| WHAT TO PRODUCE |
Render the items as a two-column CSV with the headers item_text and answer. Begin at the line that contains "5h25m21s. Image follows." and stop after the line that contains "Observed time: 11h04m41s". Give one row per item, with its text and its answer each in a single double-quoted field and any line breaks replaced by spaces.

| RECORD EXTRACTS |
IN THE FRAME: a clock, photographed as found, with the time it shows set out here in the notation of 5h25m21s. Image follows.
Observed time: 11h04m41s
...
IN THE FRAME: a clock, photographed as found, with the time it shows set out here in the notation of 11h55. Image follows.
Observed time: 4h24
---
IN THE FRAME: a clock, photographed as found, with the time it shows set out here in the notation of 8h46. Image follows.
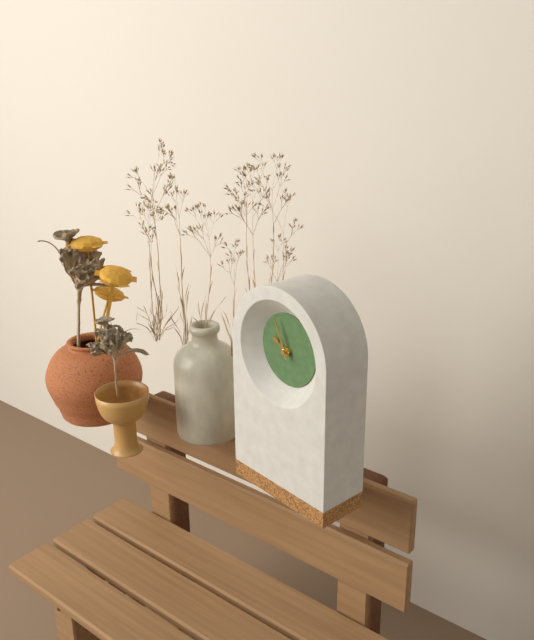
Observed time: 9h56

| SOLUTION TO THIS EXERCISE |
item_text,answer
"IN THE FRAME: a clock, photographed as found, with the time it shows set out here in the notation of 5h25m21s. Image follows. Observed time:","11h04m41s"